I have friends who have left controlling churches that have rebounded quickly. Others who were more deeply invested in our old church or in the faith movement had their lives turned upside down when they left and are still recovering.
I personally am still in recovery mode after 18 months. This experience has caused me to deeply question the church's ability to be a social institution and yet remain ethical and faithful to God at this point in history. I am also taking my sweet time committing to any particular doctrinal stances. I definitely believe we can know truth...but me being able to wrap my brain around it is another thing. And I do not want to just accept what anybody says as correct doctrine just because they say so, no matter how orthodox it all seems. That's partially how I got into this mess in the first place!
Despite it all, I am very glad to accept the responsibility of thinking for myself. I no longer feel like I have to see what Pastor So-and-so thinks...or Bishop Whats-his-face...or Rev. Dr.
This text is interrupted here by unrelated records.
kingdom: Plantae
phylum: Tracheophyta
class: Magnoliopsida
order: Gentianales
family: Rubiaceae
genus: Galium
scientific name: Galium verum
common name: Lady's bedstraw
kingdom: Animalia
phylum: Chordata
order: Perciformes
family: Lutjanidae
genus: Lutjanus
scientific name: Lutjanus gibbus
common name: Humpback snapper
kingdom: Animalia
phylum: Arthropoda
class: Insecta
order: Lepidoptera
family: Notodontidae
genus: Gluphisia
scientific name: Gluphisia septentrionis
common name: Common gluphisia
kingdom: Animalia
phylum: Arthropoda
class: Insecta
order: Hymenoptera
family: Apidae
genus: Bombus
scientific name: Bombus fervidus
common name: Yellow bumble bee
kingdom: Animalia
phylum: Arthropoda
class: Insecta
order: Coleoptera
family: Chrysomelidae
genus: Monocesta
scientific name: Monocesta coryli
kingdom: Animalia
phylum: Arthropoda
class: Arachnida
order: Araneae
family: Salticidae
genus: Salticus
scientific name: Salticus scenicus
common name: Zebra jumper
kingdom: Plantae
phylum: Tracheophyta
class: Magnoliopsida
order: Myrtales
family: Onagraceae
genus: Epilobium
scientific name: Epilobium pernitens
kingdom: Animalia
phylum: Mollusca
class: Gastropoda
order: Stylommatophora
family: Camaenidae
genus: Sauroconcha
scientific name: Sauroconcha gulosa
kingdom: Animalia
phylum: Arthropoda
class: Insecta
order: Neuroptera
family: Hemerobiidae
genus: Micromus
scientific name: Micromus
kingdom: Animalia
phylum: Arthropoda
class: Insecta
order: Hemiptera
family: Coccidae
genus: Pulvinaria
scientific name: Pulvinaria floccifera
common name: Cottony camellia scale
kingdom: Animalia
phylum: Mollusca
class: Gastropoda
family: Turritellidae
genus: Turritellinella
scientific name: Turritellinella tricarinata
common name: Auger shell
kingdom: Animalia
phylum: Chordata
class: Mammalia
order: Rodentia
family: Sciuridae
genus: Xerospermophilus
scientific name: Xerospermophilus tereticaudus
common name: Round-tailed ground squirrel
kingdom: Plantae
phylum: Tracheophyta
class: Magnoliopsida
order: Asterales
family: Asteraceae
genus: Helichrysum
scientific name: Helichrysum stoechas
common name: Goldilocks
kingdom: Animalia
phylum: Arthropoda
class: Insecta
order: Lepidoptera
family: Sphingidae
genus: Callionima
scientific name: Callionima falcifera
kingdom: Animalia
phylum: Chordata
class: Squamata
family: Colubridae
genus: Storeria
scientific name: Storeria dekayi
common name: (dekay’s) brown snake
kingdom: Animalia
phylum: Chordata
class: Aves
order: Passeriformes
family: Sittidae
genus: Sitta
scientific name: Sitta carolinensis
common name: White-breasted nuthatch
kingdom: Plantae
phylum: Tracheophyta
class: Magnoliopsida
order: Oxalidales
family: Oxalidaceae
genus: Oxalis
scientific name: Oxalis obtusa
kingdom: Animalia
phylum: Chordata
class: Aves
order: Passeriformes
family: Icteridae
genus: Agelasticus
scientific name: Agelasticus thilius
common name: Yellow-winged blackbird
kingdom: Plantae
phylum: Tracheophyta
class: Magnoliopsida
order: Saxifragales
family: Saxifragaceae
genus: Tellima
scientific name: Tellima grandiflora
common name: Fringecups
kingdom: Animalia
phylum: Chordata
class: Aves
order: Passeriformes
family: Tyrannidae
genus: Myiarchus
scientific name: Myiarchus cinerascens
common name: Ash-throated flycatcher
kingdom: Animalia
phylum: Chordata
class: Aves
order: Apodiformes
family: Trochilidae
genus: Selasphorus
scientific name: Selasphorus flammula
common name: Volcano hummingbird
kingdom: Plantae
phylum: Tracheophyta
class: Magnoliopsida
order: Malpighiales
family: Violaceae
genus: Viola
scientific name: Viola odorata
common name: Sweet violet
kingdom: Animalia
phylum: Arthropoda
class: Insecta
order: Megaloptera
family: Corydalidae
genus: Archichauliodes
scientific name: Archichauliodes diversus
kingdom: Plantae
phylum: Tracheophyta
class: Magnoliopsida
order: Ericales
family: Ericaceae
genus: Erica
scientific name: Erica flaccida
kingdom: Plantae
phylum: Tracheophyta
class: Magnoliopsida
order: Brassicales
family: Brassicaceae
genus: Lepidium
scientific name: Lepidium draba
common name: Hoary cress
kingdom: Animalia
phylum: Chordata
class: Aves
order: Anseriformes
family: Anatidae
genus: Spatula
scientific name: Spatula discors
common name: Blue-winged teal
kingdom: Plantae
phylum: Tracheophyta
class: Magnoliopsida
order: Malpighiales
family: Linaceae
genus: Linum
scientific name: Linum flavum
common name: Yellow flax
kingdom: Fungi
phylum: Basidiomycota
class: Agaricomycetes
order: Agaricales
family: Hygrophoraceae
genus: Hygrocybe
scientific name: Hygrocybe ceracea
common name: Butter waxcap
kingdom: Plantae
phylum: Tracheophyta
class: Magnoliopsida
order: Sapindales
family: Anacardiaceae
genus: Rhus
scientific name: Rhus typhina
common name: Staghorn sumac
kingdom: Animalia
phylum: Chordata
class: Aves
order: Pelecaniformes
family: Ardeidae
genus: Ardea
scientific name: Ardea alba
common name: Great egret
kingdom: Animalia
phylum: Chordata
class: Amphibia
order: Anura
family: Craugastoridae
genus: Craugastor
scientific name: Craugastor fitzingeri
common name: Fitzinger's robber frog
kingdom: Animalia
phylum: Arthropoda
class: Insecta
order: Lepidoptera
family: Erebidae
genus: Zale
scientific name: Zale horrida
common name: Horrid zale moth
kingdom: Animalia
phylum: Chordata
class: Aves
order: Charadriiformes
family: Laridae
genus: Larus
Dignified...or Brother Deep-fried.
So if it takes a long time to feel like you have come out the other side of this situation, that's okay. Some if it we should never "get over" because we are dealing with people's spiritual lives, which is no small matter. I believe it's indicative of the times we live in.
Great post. I thought I was over my abusive church experience three weeks afterwards, only to realize I was paranoid, fearful, irrational and nowhere near "over it." I keep thinking I'm over it and then a trigger will come up and it all comes crashing back onto me, even now, after two years. The crashing back parts come less and less often now, but all it takes is to see a car like the pastor's car or to come across a scripture he twisted out of recognition or to see the damage in the lives of one of my kids; then it's all back at me again. It took a full year before I could read scripture without interpreting it from the old pastor's point of view and to look at it neutrally. It took a year and a half before I could know I was hearing God's voice again. That was the hardest. Relearning how to hear from Him. I don't see any rush to embrace systematic theology either.